# GTO vs. Charger SRT-8 vs. 300c srt-8



## Jaebeegto (Dec 3, 2008)

Just curious since there are none in my area how do the LS2 GTO's match up against the srt-8 charger and 300 from a roll? Anybody had a chance against one?


----------



## Aramz06 (Mar 2, 2008)

Drivers race definitely, since the SRT-8's and the LS2 GTO have almost identical performance numbers. I'm sure when the cars hit triple digits the GTO should start to shine.


----------



## SikNastGOAT (Apr 30, 2009)

GTO will mash both! Specially if you got the m6 and know how to shift. once your in tripple digits you will be at least a car length. I agree ^^^


----------



## GTOsarge (Oct 9, 2007)

I pulled a car or 2 on an SRT-8 Charger from a roll. These cars are stout and he was stock. Then from a stop at the next light. I left TC off and he ate my lunch. No traction for me. If I were stock we would have been close from a roll.


----------



## fergyflyer (Apr 18, 2005)

Drivers race with the advantage to the GTO. 
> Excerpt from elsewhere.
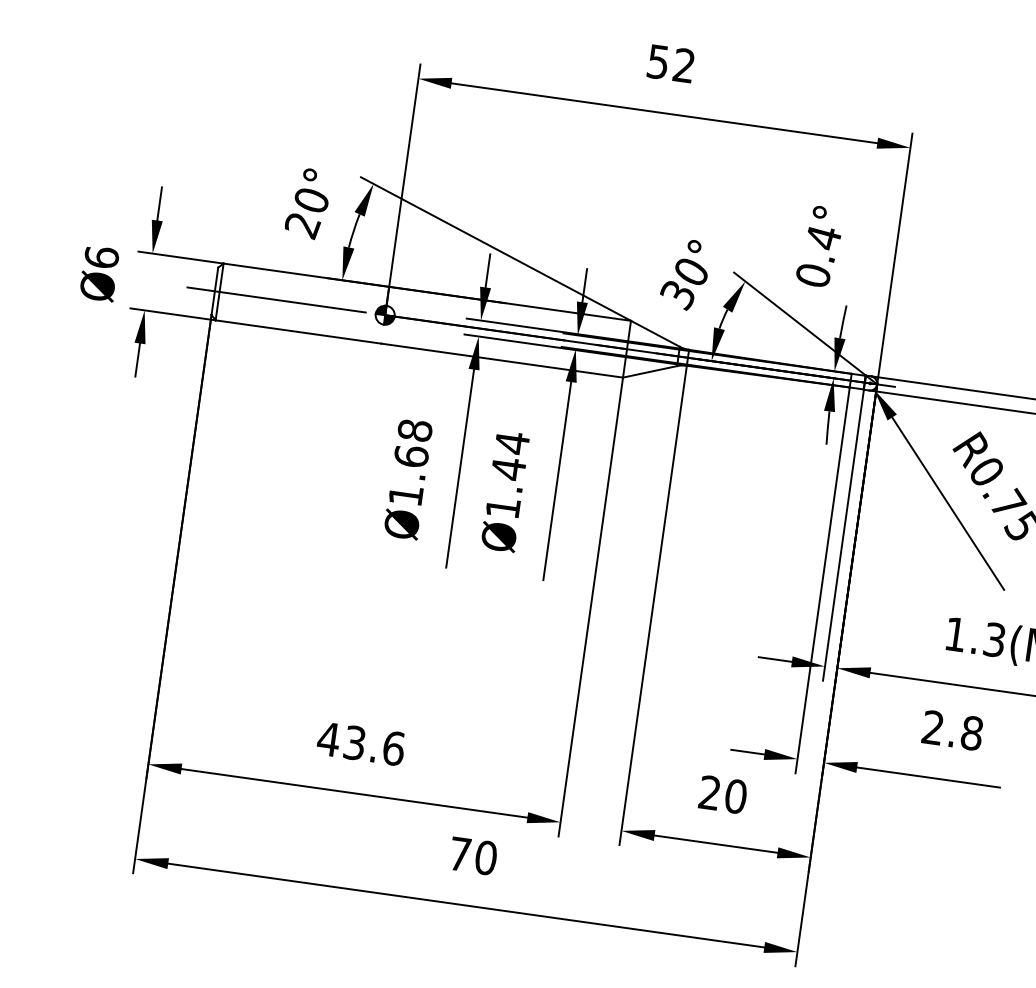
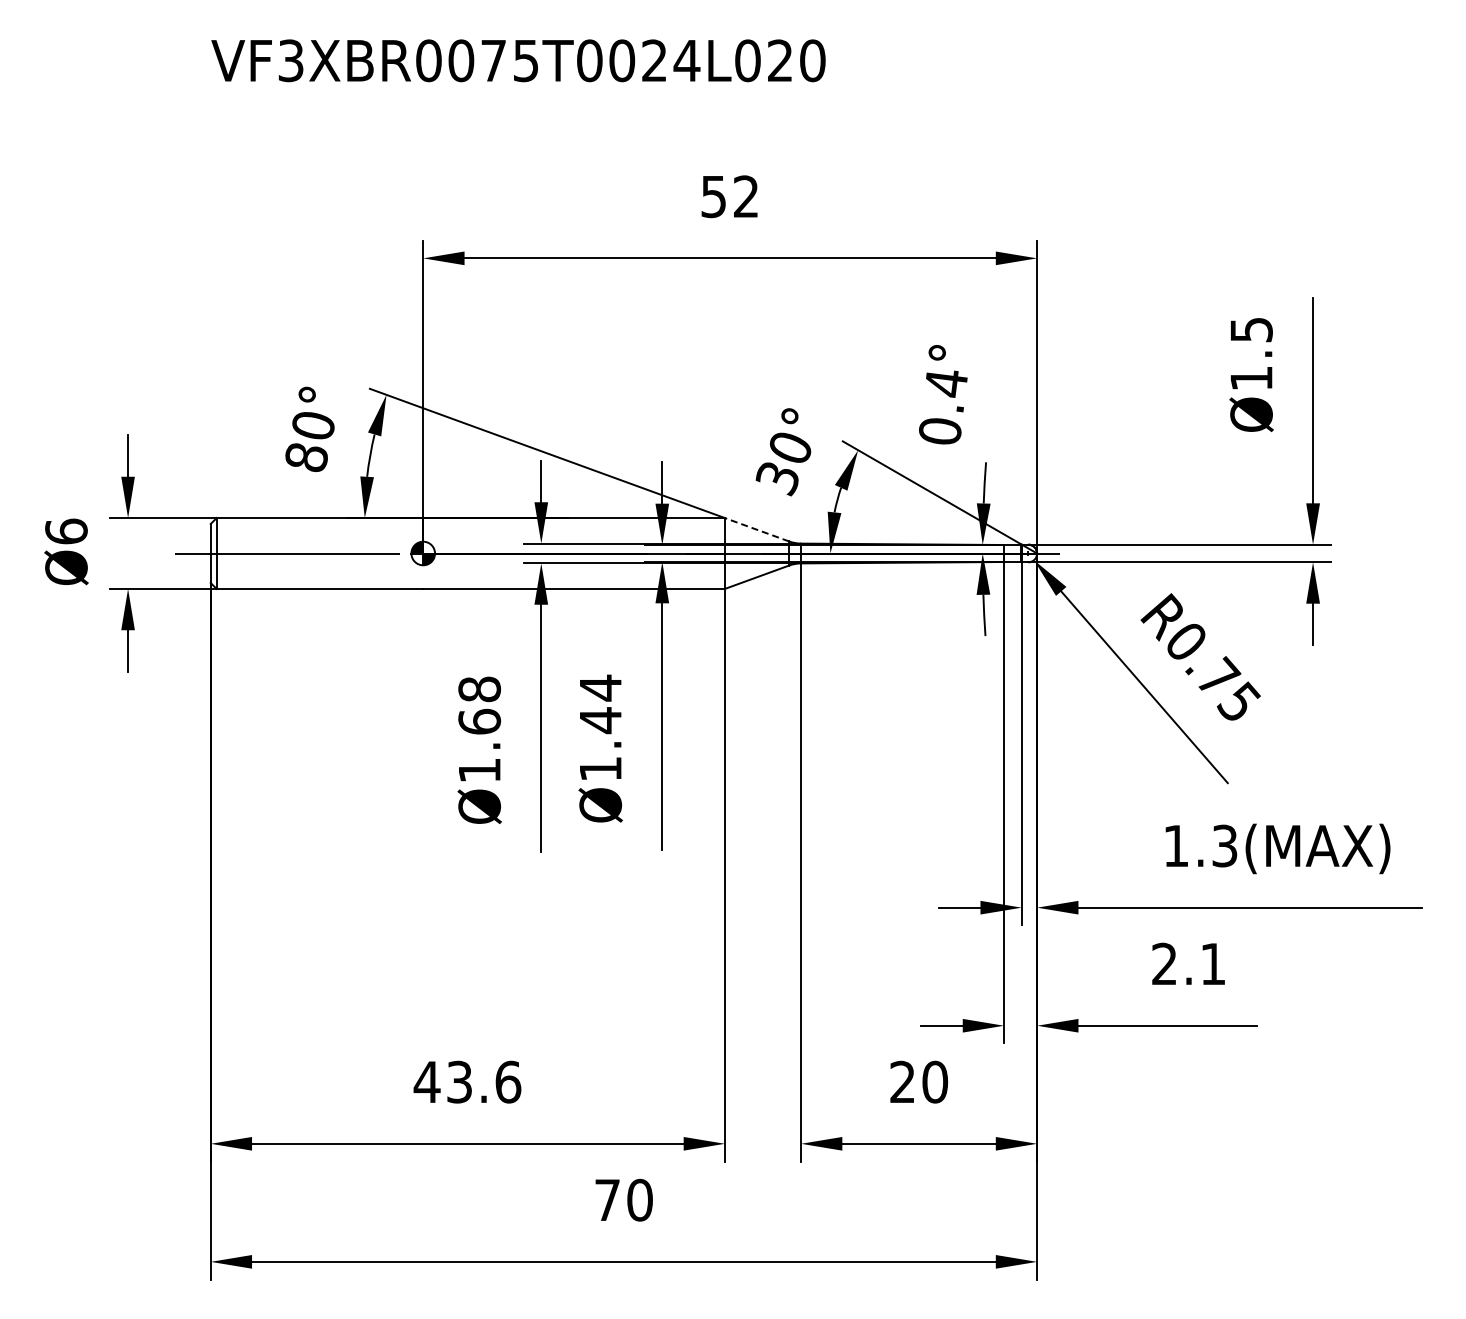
text: (302, 225) -> (306, 458), 20° -> 80°
line: (654, 333) -> (756, 529), solid -> dashed
text: (972, 732) -> (1213, 963), 2.8 -> 2.1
I know I beat the couple I ran with my GTO. I also beat the modded ones and the stock ones with my lightly modded F-Body.


----------



## carbongto (May 19, 2009)

i drove an 07 srt8 300 tonight, it runs pretty well with lots of low end torque, it had stepped headers with Bassani and CAI. as for my 04' with only the LM1 c/b, it would eat my ass up for now, top end? not sure, i didn't go past 100. we'll line up after i get a few more mods added on with a tune.


----------



## Jaebeegto (Dec 3, 2008)

I'm anxious to run up on one for sure


----------



## HoustonSRT8 (Jun 1, 2009)

Ive ran a few goats when i was stock and modded. here u go...an a4 bright red both stock from a 20 roll stayed locked until 90, the goat pulled a fron bumper and we shut down. After that i added an intake, exhaust, 180 tstat, cam, and tuned. I raced a black bolt on 05 m6 right after hurricane ike and pulled it from 3 different rolls. Last one was fun! spice red m6 with longtubes, full bolt-ons and a tune. We did a 20 roll, i got the jump and pulled a car link, he said it was 4th gear by the time he caught me but when he did, he was pulling from me pretty damn bad. We pulled over and talked for a bit, i couldnt believe how quick it was. made me want one.


----------



## LOWET (Oct 21, 2007)

Jaebeegto said:


> Just curious since there are none in my area how do the LS2 GTO's match up against the srt-8 charger and 300 from a roll? Anybody had a chance against one?


EDGE goes to the GTO. The SRT-8 charger and 300 are both good cars but their added weight puts them at a disadvantage


----------



## Jaebeegto (Dec 3, 2008)

Thanks for all the replies guys.


----------